DATA FOR THE TASK:

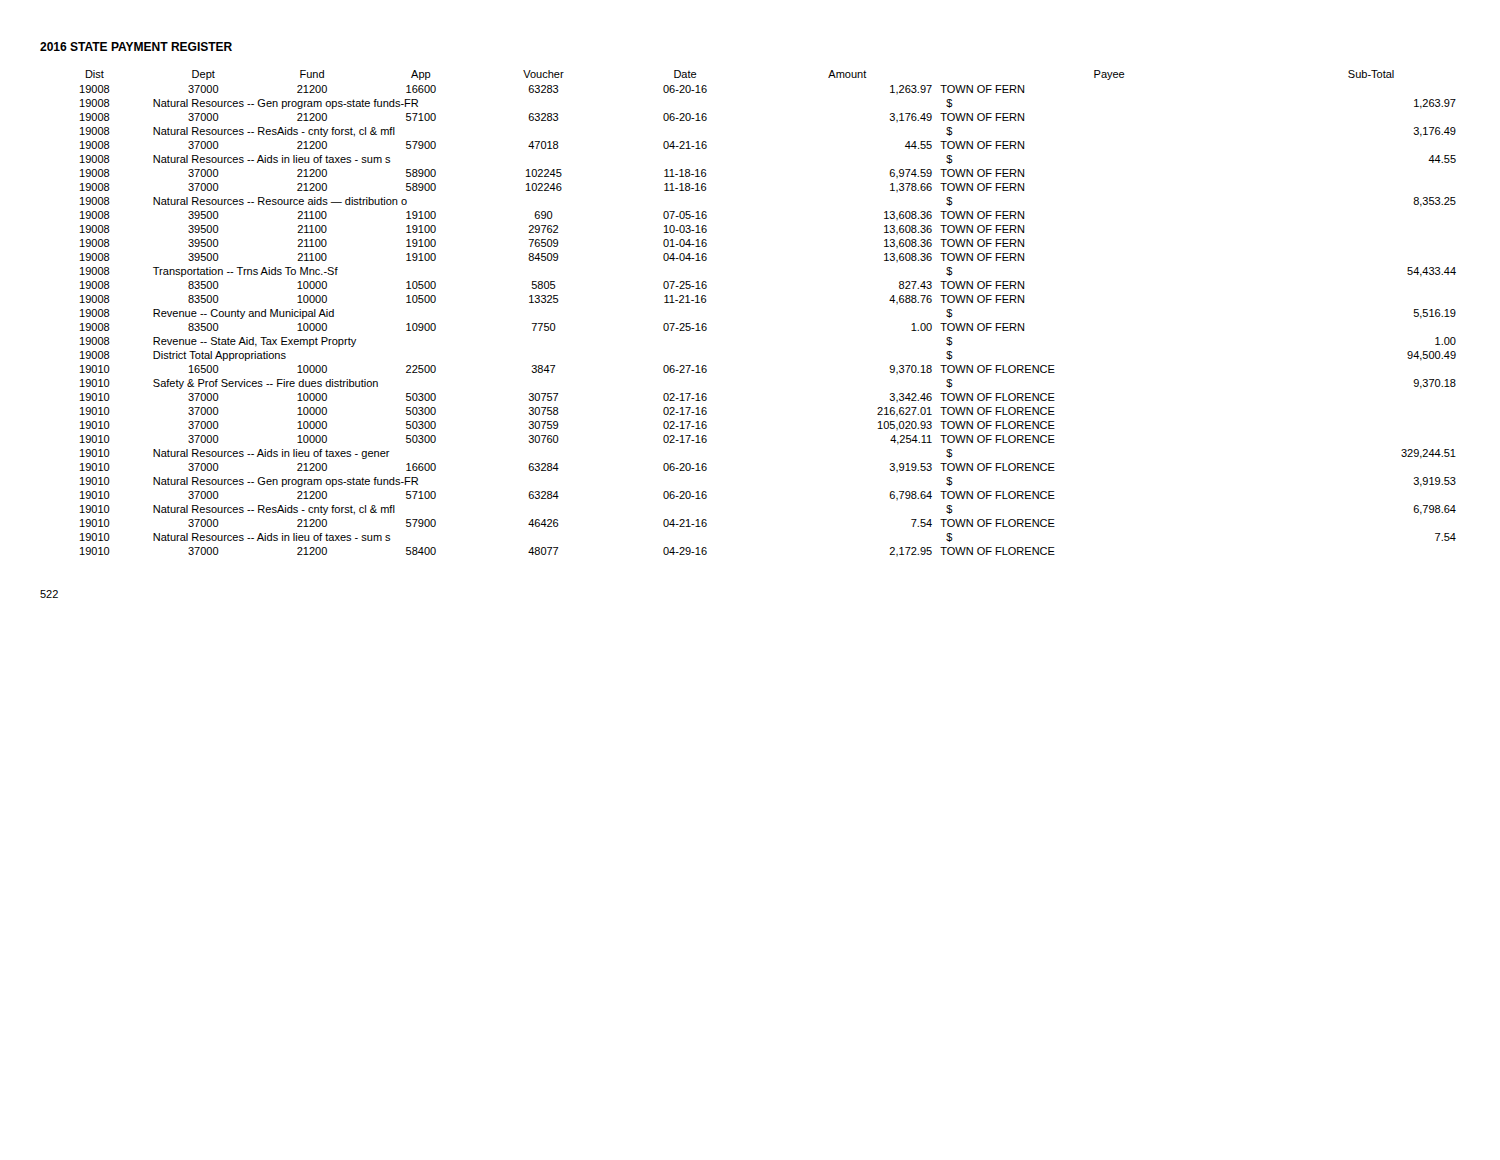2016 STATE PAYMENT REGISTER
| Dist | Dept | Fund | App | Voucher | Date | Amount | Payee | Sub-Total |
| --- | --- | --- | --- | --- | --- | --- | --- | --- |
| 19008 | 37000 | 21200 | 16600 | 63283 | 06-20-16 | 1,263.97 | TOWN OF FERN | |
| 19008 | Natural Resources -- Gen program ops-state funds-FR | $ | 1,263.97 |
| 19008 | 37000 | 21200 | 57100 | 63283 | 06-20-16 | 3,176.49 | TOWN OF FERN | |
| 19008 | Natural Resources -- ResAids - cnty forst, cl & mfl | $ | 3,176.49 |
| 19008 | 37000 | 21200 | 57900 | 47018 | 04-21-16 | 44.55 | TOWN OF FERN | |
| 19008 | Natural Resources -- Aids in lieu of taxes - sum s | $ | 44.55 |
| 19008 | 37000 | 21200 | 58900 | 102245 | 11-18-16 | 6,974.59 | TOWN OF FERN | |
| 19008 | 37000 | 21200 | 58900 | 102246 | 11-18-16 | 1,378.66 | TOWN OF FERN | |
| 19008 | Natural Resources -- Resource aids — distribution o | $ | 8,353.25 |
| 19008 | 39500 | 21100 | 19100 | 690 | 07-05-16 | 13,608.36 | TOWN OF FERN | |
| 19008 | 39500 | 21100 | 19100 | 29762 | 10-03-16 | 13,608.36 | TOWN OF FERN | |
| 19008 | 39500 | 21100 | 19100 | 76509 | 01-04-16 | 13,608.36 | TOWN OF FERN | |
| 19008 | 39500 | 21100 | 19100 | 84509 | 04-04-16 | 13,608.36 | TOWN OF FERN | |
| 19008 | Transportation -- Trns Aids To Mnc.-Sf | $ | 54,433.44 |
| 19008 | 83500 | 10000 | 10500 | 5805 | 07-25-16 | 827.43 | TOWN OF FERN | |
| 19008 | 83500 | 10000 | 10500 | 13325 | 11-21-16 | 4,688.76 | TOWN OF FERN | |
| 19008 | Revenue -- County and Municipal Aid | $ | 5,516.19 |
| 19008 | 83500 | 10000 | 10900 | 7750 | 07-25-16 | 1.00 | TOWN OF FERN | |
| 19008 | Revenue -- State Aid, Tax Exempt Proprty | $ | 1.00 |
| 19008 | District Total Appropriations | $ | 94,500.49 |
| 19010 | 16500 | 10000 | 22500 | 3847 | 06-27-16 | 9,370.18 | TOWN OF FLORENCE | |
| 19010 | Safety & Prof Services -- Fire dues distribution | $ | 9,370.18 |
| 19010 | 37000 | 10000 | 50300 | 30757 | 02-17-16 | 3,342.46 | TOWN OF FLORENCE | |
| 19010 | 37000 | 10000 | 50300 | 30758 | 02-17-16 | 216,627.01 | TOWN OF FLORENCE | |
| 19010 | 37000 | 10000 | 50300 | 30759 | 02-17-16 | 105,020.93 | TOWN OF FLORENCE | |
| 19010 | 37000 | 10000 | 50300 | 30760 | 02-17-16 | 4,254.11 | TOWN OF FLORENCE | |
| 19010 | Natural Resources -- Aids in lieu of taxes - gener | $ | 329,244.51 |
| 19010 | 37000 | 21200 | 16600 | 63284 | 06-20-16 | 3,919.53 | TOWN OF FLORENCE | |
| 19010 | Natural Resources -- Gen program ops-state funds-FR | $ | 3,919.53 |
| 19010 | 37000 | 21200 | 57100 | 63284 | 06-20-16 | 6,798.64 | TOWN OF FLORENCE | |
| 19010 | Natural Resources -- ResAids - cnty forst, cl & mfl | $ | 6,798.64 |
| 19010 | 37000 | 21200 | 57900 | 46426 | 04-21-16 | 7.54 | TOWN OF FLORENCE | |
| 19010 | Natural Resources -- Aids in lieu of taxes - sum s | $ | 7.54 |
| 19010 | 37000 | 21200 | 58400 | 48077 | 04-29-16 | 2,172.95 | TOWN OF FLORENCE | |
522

--

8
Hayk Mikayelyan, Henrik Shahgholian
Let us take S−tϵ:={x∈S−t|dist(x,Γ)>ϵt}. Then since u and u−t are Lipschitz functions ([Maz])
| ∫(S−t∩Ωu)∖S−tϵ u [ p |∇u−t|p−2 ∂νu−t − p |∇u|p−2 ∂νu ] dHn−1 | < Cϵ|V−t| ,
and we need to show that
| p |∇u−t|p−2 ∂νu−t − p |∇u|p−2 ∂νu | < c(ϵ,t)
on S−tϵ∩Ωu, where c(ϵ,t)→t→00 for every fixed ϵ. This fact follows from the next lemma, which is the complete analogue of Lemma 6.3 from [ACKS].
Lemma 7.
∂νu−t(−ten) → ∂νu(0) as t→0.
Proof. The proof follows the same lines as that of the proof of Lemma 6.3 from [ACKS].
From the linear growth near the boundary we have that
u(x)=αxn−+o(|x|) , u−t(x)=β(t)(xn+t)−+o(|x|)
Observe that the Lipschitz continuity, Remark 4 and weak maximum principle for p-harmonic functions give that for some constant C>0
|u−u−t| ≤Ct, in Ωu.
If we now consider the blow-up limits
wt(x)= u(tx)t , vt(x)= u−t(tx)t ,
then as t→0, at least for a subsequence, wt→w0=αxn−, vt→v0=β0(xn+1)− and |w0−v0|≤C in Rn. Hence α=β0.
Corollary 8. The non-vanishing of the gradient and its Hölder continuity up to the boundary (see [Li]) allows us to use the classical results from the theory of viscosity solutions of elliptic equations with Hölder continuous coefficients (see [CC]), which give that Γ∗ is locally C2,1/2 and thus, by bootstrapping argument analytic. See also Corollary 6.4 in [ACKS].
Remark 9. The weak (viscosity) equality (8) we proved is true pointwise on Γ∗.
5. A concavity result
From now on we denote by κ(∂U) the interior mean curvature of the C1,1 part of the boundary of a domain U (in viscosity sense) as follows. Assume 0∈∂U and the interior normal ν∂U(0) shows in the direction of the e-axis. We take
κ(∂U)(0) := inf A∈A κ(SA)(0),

WHAT THE TASK REQUIRES: Would you retype exactly the lines above, from the line with "105,020.93 | TOWN OF FLORENCE | |" to the line with "6,798.64 | TOWN OF FLORENCE | |", with both end lines kept and nothing more?

EXERCISE RESPONSE:
| 19010 | 37000 | 10000 | 50300 | 30759 | 02-17-16 | 105,020.93 | TOWN OF FLORENCE | |
| 19010 | 37000 | 10000 | 50300 | 30760 | 02-17-16 | 4,254.11 | TOWN OF FLORENCE | |
| 19010 | Natural Resources -- Aids in lieu of taxes - gener | $ | 329,244.51 |
| 19010 | 37000 | 21200 | 16600 | 63284 | 06-20-16 | 3,919.53 | TOWN OF FLORENCE | |
| 19010 | Natural Resources -- Gen program ops-state funds-FR | $ | 3,919.53 |
| 19010 | 37000 | 21200 | 57100 | 63284 | 06-20-16 | 6,798.64 | TOWN OF FLORENCE | |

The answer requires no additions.